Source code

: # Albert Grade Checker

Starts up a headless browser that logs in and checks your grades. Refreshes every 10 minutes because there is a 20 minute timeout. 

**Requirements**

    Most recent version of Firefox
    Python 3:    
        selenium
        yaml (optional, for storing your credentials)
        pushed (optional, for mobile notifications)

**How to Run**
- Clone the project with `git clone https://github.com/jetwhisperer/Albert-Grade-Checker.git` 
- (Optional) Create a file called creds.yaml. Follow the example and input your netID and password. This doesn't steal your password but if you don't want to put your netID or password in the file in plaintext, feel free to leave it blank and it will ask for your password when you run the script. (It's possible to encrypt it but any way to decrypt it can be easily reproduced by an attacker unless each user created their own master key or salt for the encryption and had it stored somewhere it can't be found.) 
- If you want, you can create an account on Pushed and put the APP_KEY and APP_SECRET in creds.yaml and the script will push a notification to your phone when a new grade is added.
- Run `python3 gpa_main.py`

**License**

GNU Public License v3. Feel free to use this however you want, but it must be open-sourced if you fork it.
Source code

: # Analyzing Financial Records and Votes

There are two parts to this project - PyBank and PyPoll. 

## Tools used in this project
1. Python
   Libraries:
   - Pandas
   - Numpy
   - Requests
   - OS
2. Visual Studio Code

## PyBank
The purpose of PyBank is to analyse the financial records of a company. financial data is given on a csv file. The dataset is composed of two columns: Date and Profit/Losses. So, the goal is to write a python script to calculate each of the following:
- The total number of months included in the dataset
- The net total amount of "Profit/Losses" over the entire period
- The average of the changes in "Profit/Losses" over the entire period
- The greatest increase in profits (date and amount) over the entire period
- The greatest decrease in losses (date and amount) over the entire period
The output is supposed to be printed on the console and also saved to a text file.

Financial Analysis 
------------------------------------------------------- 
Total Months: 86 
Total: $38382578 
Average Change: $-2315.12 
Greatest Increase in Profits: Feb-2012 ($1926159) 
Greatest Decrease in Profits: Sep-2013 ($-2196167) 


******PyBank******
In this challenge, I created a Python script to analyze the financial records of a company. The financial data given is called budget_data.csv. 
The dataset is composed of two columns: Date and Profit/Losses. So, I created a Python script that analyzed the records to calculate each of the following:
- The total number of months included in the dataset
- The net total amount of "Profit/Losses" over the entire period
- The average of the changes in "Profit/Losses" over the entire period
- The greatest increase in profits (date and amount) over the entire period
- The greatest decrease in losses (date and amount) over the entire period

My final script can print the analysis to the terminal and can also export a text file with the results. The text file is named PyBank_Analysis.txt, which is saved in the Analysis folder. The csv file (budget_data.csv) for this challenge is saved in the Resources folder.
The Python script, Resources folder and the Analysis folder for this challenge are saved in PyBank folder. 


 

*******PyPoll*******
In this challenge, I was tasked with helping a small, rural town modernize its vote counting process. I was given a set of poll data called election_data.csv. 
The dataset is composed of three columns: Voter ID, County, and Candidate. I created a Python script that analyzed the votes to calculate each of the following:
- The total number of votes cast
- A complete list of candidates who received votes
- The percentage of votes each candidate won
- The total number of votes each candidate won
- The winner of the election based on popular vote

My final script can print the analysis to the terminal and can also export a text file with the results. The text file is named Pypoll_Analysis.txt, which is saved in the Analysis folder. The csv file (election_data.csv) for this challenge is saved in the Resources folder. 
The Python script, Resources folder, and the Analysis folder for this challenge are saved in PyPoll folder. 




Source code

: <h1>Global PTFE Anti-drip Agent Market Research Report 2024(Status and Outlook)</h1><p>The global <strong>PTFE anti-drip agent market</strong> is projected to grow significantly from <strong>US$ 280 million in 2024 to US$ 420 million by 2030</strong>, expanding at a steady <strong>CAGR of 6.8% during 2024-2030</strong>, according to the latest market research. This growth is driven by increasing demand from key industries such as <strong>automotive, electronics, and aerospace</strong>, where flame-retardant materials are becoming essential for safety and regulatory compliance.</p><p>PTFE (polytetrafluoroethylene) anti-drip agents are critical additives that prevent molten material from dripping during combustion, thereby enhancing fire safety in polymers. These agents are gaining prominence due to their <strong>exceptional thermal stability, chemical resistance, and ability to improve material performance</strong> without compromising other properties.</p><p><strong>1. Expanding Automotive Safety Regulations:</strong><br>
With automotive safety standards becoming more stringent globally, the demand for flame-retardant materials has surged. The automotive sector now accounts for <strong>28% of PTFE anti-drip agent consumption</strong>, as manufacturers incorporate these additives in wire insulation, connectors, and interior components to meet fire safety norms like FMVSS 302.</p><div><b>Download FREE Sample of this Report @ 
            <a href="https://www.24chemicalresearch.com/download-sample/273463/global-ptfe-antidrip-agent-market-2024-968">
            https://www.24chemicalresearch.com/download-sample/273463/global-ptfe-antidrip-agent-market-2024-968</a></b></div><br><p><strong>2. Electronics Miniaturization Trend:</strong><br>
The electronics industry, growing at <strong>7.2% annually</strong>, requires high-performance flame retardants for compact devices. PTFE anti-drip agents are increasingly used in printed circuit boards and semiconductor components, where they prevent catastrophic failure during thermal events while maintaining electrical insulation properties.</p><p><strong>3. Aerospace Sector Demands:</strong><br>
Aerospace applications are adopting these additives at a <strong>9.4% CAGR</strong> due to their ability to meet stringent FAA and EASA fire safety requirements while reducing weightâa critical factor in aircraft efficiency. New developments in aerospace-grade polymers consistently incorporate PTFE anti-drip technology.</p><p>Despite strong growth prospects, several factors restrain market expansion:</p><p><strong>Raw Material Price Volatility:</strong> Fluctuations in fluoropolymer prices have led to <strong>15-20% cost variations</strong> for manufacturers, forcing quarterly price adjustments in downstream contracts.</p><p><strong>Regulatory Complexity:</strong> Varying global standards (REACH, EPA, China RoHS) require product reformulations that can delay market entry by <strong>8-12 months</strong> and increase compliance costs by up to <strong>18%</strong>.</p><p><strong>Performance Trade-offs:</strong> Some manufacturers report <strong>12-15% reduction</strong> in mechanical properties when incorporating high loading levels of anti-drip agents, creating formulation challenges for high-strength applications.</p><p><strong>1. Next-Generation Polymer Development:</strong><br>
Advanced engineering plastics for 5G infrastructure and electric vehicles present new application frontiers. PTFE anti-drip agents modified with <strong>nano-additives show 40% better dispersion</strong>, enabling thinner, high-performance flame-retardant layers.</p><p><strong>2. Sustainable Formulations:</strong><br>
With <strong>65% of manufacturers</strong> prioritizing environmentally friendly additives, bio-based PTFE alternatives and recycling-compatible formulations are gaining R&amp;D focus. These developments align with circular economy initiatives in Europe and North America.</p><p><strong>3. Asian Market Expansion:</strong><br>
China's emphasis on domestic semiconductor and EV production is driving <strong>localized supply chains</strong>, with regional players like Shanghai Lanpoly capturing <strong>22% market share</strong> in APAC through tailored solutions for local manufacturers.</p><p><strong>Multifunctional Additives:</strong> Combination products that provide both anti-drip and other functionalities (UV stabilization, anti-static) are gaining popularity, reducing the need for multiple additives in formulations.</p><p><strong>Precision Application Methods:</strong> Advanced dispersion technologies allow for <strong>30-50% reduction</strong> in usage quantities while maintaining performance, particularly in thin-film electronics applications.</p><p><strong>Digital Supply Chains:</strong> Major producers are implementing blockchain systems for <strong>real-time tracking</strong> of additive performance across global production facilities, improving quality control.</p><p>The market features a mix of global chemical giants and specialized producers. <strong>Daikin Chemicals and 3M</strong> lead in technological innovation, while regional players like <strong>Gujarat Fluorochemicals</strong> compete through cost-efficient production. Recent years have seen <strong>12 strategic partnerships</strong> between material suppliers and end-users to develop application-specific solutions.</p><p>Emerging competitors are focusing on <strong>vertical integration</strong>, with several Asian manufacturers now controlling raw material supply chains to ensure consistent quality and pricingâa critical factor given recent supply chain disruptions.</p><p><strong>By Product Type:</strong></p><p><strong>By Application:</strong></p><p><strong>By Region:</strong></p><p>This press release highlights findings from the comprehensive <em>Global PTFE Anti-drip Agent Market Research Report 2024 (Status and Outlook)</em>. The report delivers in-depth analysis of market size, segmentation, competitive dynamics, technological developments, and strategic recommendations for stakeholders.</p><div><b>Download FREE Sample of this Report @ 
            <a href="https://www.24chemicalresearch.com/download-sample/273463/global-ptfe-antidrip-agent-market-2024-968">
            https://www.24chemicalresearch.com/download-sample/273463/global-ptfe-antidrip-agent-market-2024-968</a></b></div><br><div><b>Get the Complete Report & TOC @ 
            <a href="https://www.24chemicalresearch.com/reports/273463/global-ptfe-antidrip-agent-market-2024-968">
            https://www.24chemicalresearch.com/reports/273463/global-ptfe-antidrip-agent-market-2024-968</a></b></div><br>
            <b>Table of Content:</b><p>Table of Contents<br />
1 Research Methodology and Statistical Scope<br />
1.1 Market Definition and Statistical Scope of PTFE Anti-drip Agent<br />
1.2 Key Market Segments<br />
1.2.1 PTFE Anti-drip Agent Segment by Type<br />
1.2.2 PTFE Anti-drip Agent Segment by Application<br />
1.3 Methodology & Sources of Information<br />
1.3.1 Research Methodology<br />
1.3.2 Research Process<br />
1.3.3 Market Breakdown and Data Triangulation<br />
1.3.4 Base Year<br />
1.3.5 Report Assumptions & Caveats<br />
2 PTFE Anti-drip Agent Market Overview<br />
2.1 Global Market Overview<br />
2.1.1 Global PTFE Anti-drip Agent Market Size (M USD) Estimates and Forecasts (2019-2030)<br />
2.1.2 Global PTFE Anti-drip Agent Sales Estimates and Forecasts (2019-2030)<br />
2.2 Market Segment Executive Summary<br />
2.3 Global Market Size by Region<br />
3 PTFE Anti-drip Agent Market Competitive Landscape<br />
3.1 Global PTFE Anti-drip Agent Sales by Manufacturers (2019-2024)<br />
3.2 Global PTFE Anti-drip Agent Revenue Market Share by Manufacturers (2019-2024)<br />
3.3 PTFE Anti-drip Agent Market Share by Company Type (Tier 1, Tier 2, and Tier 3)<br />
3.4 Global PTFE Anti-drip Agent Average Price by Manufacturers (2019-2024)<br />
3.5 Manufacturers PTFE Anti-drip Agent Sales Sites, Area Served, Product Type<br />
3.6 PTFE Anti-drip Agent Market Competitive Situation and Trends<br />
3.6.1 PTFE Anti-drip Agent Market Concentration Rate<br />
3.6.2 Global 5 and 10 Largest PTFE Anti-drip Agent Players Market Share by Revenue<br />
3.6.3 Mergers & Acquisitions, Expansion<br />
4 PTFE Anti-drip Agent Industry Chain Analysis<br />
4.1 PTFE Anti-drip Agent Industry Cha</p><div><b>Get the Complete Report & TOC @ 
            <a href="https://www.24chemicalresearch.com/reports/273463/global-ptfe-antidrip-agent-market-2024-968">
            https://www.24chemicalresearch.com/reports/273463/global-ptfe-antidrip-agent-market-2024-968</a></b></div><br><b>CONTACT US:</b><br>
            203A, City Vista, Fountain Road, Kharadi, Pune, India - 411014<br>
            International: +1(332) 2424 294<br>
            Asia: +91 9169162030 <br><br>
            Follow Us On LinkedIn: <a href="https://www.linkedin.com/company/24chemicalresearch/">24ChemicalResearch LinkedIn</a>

☆ ☆ ☆ ☆ ☆

Report every line of the entries above that contains the string "Forecasts".

§ ANSWER TO THE PROBLEM:
2.1.1 Global PTFE Anti-drip Agent Market Size (M USD) Estimates and Forecasts (2019-2030)<br />
2.1.2 Global PTFE Anti-drip Agent Sales Estimates and Forecasts (2019-2030)<br />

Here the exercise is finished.